* _Document excerpt_:
— Begin —
You are on page 1/ 29

Social Networks

&
Semantic Web

CO 6: Evaluation of Web-Based Social Network Extraction

Introduction
• Social Network
• A network of social interactions and personal relationships.
• A social structure made up of a set of social actors (such as individuals or
organizations), sets of dyadic ties, and other social interactions between
actors.
• When, we Computer Science people look as social network in the first way
and study online networks as the equivalents of real-world networks.
• On the other hand, network analysts with a social science background
apply an extreme caution and most often still treat electronic
communication networks and online communities as a separate field of
investigation.
Introduction
• Nevertheless, surprisingly little is known about the exact relationship
between real world networks and their online reflections.
• To what extent electronic data obtained from the Web reveal social
structures?
• Different forms of electronic data could serve as a source for
obtaining information about different types of social relations.
• For electronic data such as email traffic that represent message exchanges
between individuals a higher degree of correspondence with social network
data is plausible.
• While for others such as web logs a more distant perspective seems to be
warranted.
• Social network mining from the Web based on co-occurrence is an
interesting method as it is likely to produce evidence of ties of different
strengths based on the variety of the underlying data.
Introduction
• Bearing in mind the limitations, in this unit, we are going to evaluate web-based social
network extraction using members of a research organization as the subjects of our
study.
• The authors choose to evaluate electronic data extraction against the results of a
survey method, which is the dominant approach to data collection for network analysis.
• Standard questionnaires are preferred in theory testing for their fixed structure, which
guarantees the comparability of results among test subjects and across studies.
• Various forms of asking for one’s social relations have been tested through the years for
reliability.
• The fixed structure of questionnaires also allows to directly extract relational data and
attributes for processing with network analysis tools and statistical packages.
— End —
* _Description of the task_:
Using the excerpt on social network extraction, answer:
(a) What does the excerpt call the dominant approach to data collection for network analysis?
(b) For which kind of electronic data is a higher degree of correspondence with social network data considered plausible?
(c) Who are the subjects of the study in this unit?

(Dataset excerpt)
— Begin —
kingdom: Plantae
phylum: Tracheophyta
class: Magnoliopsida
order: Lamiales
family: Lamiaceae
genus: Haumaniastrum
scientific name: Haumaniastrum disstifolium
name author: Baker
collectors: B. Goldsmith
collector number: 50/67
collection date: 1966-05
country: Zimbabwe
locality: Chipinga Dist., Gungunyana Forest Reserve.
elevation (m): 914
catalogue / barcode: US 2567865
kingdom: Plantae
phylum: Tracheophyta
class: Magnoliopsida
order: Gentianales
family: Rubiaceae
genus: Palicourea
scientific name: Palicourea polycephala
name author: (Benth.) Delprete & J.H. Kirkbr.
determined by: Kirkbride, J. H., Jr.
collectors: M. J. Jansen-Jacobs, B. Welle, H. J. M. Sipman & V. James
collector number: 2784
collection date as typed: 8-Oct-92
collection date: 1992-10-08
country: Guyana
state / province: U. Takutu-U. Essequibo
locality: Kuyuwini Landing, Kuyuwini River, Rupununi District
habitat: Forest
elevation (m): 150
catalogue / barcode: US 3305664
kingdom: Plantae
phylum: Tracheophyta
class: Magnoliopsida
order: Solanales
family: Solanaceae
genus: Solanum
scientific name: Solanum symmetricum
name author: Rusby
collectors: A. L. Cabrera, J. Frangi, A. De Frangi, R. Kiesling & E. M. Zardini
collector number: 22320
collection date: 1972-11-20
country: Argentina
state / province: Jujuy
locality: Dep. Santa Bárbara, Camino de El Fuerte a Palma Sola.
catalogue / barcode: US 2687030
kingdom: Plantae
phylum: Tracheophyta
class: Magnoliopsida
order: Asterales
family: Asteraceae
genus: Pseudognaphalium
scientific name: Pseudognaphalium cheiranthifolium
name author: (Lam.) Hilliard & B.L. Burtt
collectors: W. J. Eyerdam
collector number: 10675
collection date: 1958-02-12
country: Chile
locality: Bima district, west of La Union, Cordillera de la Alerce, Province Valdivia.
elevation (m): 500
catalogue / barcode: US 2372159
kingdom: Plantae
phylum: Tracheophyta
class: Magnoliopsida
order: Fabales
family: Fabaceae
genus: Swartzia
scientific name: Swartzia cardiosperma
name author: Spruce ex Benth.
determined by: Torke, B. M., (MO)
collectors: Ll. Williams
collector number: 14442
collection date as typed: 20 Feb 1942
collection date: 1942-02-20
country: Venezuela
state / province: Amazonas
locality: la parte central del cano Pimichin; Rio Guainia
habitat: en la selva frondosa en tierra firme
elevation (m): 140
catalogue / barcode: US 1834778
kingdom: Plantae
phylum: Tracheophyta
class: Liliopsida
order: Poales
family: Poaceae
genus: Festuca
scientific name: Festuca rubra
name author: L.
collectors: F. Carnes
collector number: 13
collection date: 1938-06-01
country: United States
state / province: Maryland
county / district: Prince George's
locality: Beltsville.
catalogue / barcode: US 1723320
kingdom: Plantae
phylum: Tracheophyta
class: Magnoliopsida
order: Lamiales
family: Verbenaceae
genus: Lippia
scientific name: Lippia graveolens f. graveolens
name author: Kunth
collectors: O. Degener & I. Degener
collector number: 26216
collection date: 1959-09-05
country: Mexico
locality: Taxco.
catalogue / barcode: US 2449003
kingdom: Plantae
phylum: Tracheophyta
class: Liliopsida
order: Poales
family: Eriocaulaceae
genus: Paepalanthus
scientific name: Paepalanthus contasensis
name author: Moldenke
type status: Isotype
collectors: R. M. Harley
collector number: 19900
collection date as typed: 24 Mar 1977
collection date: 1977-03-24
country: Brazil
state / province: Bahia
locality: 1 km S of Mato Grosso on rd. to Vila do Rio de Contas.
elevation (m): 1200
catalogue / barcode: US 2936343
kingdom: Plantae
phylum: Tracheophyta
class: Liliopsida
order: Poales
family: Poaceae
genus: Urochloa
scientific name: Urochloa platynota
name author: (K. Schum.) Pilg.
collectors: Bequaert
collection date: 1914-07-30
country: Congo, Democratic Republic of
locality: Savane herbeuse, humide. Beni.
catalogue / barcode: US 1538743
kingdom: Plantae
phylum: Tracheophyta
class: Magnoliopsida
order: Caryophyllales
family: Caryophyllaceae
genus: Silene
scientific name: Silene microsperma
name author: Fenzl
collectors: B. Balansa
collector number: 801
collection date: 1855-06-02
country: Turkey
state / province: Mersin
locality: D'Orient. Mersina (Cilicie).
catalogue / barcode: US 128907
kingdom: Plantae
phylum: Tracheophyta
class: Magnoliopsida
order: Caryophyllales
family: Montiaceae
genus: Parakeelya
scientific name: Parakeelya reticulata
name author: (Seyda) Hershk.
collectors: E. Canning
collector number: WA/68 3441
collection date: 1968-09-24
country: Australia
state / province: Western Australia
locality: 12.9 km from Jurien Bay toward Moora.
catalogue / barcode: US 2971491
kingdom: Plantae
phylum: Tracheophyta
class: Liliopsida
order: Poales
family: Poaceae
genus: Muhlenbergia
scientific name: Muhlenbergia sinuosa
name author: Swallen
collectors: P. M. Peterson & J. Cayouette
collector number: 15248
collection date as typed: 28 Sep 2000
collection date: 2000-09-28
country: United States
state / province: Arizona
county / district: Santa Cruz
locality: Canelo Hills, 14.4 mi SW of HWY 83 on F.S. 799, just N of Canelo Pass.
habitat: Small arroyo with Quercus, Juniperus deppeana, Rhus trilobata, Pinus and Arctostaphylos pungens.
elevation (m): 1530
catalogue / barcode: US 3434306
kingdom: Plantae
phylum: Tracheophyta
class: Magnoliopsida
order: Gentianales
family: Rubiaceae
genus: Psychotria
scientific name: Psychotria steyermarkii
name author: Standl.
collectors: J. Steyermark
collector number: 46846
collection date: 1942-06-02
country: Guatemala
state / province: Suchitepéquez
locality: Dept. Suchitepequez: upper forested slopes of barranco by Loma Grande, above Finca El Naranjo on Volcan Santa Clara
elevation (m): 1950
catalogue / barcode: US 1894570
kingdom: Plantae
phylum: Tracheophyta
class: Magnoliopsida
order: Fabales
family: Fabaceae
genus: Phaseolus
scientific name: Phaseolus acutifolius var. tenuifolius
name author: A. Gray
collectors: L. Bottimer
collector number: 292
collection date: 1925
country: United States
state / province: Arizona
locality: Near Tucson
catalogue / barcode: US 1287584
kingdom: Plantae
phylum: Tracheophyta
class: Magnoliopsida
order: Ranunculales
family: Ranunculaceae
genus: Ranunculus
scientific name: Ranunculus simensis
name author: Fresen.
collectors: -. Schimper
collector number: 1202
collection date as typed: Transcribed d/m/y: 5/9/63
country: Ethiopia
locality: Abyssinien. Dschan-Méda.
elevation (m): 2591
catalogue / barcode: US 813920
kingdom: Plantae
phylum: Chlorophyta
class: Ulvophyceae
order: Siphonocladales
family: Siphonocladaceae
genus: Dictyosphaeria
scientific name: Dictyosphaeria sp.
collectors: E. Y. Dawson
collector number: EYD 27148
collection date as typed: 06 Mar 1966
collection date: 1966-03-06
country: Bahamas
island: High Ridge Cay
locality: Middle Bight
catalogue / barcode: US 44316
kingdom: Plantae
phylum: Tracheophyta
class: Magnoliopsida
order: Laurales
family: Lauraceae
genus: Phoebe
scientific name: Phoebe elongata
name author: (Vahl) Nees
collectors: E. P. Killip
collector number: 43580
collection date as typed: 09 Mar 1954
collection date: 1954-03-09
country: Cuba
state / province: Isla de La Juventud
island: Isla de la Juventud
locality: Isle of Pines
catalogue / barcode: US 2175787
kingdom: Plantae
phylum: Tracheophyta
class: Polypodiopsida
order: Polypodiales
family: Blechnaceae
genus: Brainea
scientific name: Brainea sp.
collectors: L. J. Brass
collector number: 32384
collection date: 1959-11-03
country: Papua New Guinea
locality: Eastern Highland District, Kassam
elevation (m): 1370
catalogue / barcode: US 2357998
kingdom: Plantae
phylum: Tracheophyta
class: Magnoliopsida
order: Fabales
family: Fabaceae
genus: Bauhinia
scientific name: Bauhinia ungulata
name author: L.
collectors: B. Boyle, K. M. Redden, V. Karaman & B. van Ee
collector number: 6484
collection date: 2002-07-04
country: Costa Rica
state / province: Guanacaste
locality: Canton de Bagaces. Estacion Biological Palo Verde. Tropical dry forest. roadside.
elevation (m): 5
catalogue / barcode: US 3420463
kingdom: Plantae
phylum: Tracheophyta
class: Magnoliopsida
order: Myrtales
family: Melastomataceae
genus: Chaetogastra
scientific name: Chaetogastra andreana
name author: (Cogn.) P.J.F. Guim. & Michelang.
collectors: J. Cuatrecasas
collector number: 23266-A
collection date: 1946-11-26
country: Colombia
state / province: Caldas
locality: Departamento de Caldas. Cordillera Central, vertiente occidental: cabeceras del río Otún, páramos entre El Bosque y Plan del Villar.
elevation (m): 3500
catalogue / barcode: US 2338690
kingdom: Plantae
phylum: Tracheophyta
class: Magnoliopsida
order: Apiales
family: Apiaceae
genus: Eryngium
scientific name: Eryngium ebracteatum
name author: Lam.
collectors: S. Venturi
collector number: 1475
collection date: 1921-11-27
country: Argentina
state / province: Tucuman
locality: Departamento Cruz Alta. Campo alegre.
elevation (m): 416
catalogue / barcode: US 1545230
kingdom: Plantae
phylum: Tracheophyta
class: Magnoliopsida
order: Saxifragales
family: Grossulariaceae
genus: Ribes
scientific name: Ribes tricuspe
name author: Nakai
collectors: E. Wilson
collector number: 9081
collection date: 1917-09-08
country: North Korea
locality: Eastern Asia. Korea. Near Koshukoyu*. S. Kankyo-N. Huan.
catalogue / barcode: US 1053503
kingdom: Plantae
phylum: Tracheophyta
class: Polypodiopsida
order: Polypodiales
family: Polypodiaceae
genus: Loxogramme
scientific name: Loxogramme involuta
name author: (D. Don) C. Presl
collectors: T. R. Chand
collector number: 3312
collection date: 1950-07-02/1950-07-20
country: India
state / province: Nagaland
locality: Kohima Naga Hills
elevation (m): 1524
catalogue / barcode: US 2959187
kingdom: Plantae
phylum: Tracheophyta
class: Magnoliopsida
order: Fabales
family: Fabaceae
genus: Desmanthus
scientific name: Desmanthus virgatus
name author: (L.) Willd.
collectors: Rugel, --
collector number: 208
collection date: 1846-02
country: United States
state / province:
— End —
* _Answer to this exercise_:
(a) A survey method.
(b) Email traffic that represents message exchanges between individuals.
(c) Members of a research organization.